THE PROBLEM: All that is wanted is the exact lines from the one with "(501, 1140) none" through the last line of the entries, with both ends kept and every picture left out.

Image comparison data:
[Start of Attachment]

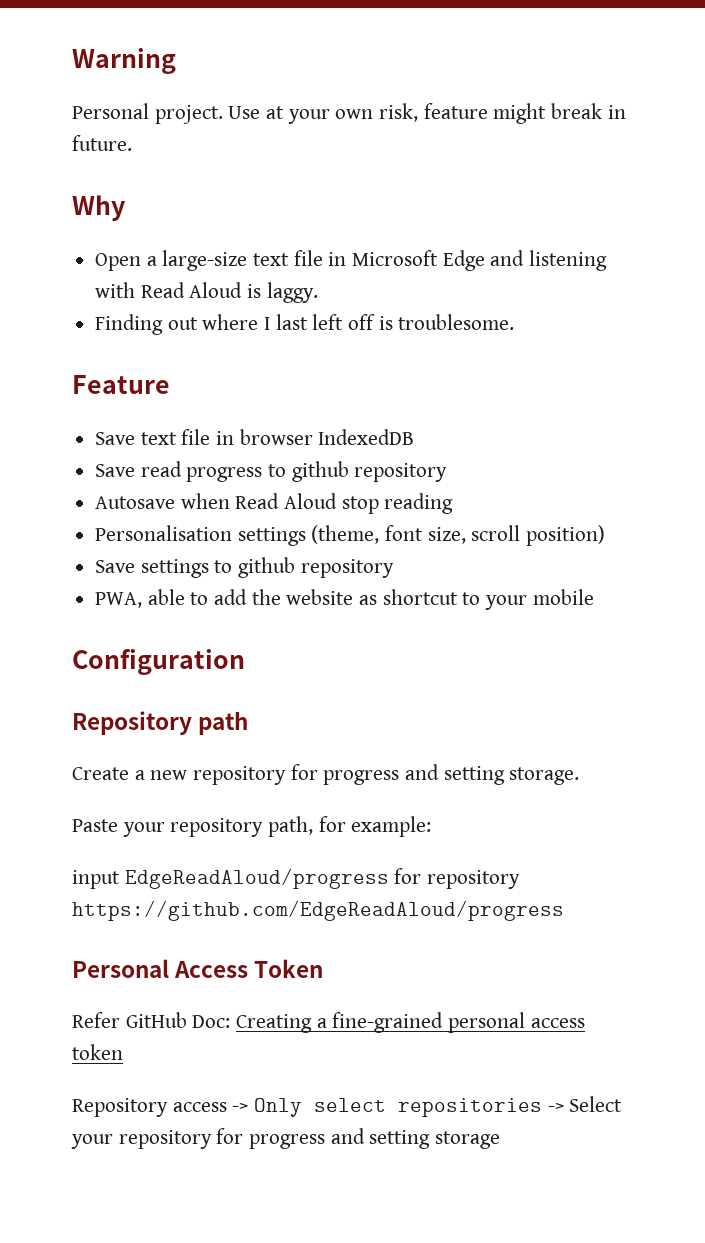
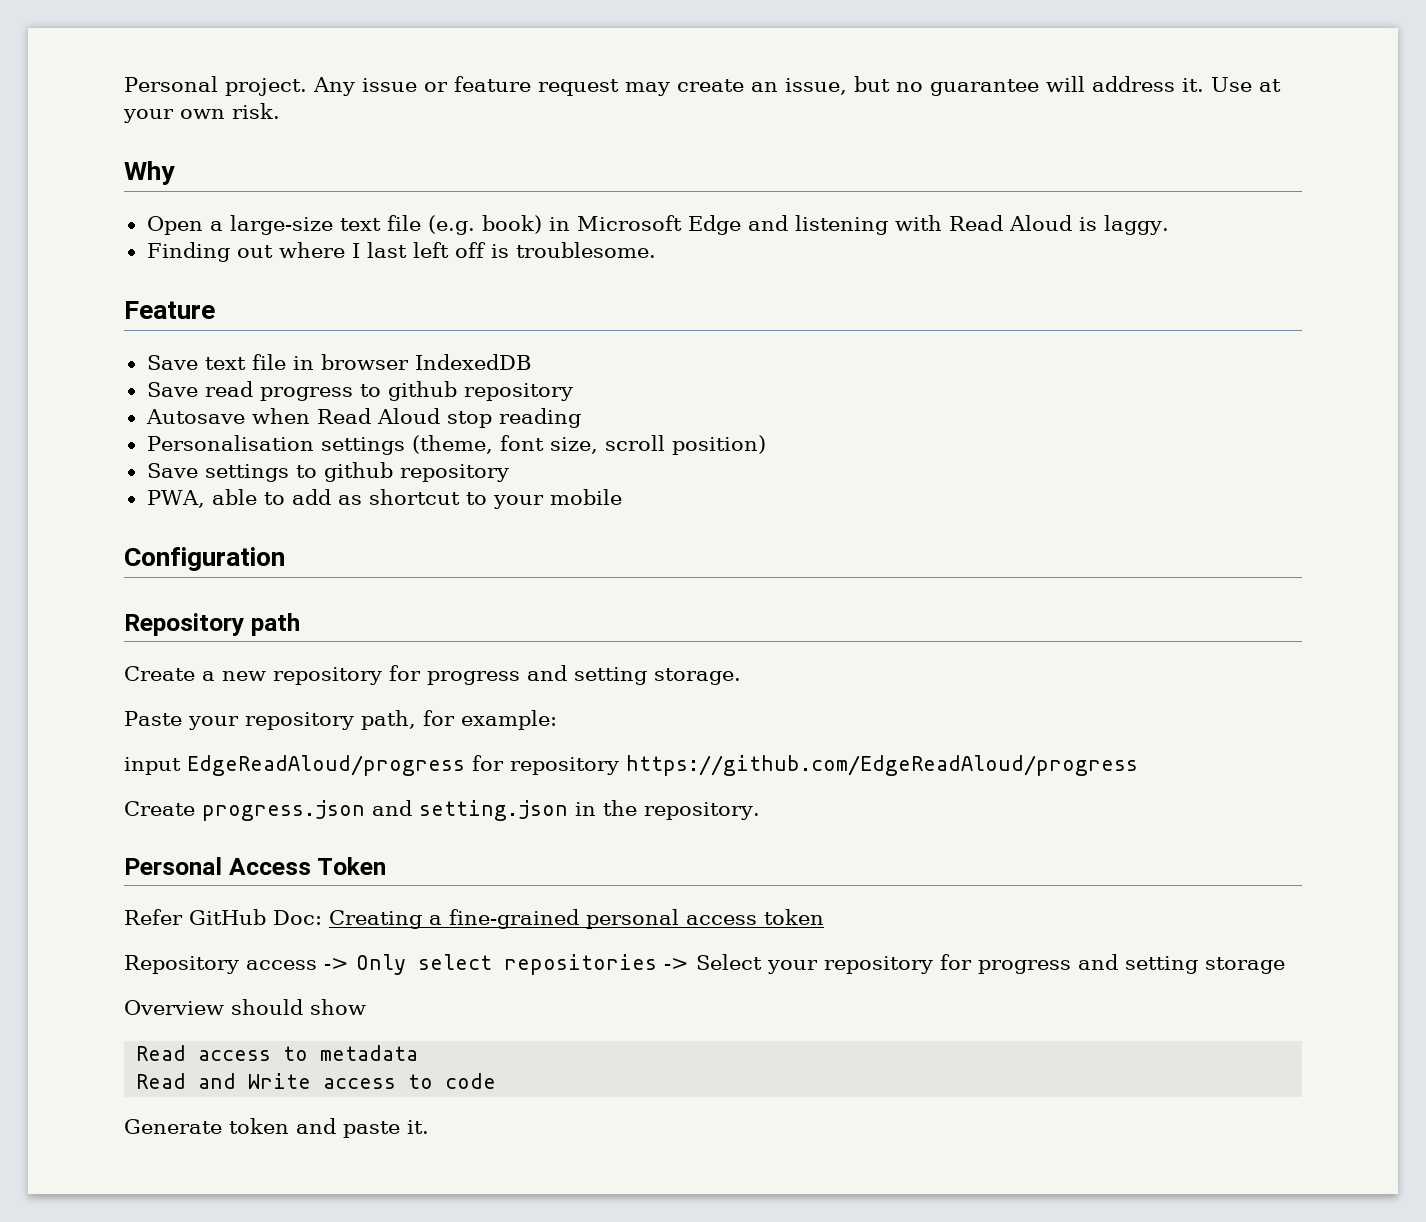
[72,48,176,74] Warning // -> (124, 84) none
[228,103,626,124] [72,135,132,151] Use at your own risk, feature might break in future. -> [312,76,1281,96] [123,103,280,123] Any issue or feature request may create an issue, but no guarantee will address it. Use at your own risk.
(323, 258) none -> [427,215,542,235] (e.g. book)
[251,589,354,605] the website -> (331, 497) none
(564, 910) none -> [124,800,760,821] // Create progress.json and setting.json in the repository.
(501, 1140) none -> [124,999,366,1015] [136,1045,419,1061] [136,1073,497,1089] [124,1118,429,1138] // Overview should show // Read access to metadata // Read and Write access to code // Generate token and paste it.

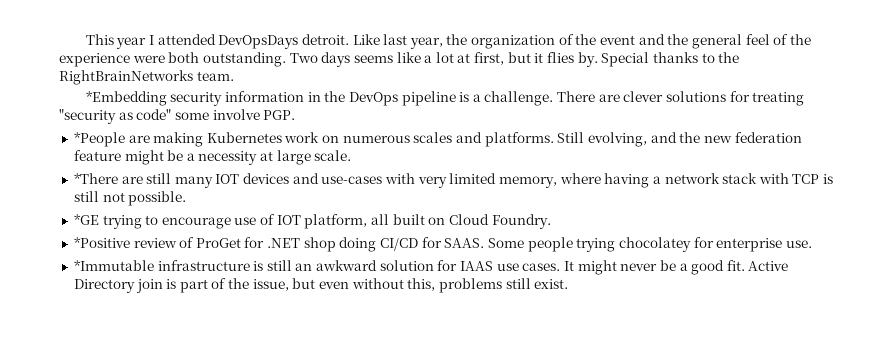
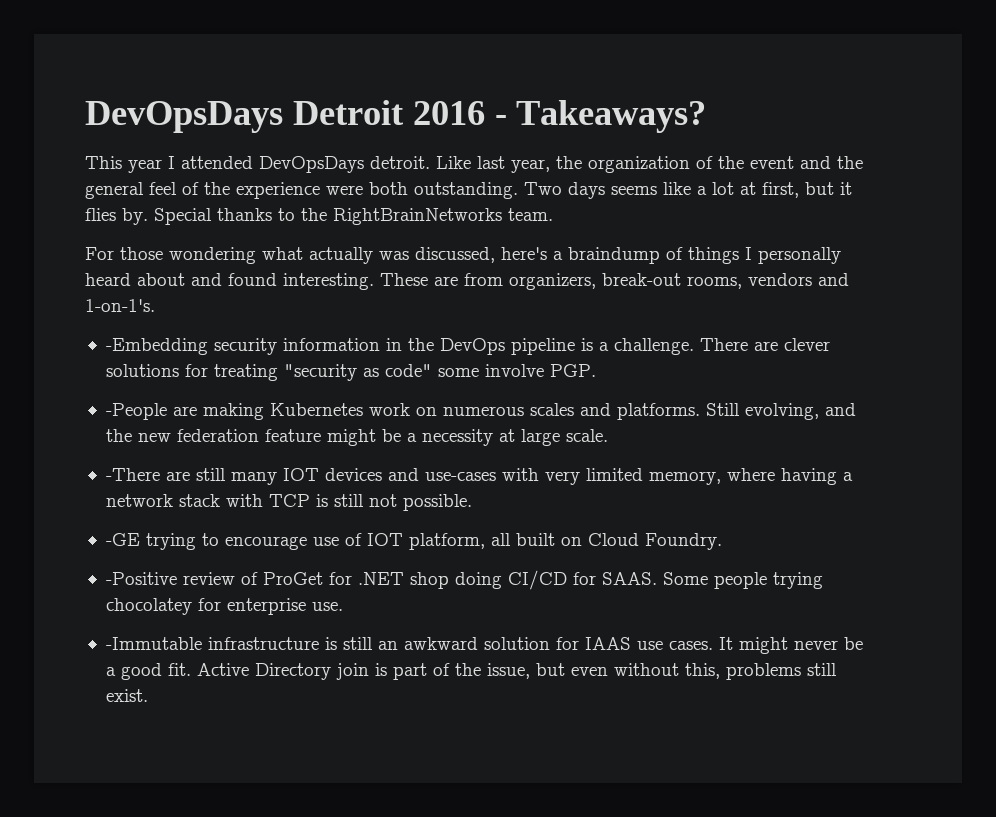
(85, 39) none -> [85,100,707,133] DevOpsDays Detroit 2016 - Takeaways? //
[85,91,167,106] *Embedding -> [85,247,841,264] [85,273,849,290] [85,299,155,312] [105,338,208,355] For those wondering what actually was discussed, here's a braindump of things I personally heard about and found interesting. These are from organizers, break-out rooms, vendors and 1-on-1's. // -Embedding
[73,132,125,147] *People -> [105,403,167,420] -People
[73,173,118,184] *There -> [105,468,160,481] -There
[73,214,99,225] *GE -> [105,533,140,546] -GE
[73,237,130,248] *Positive -> [105,572,177,585] -Positive
[73,260,154,271] *Immutable -> [105,637,202,650] -Immutable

[End of Attachment]

RESULT FOR THIS TASK:
(501, 1140) none -> [124,999,366,1015] [136,1045,419,1061] [136,1073,497,1089] [124,1118,429,1138] // Overview should show // Read access to metadata // Read and Write access to code // Generate token and paste it.

(85, 39) none -> [85,100,707,133] DevOpsDays Detroit 2016 - Takeaways? //
[85,91,167,106] *Embedding -> [85,247,841,264] [85,273,849,290] [85,299,155,312] [105,338,208,355] For those wondering what actually was discussed, here's a braindump of things I personally heard about and found interesting. These are from organizers, break-out rooms, vendors and 1-on-1's. // -Embedding
[73,132,125,147] *People -> [105,403,167,420] -People
[73,173,118,184] *There -> [105,468,160,481] -There
[73,214,99,225] *GE -> [105,533,140,546] -GE
[73,237,130,248] *Positive -> [105,572,177,585] -Positive
[73,260,154,271] *Immutable -> [105,637,202,650] -Immutable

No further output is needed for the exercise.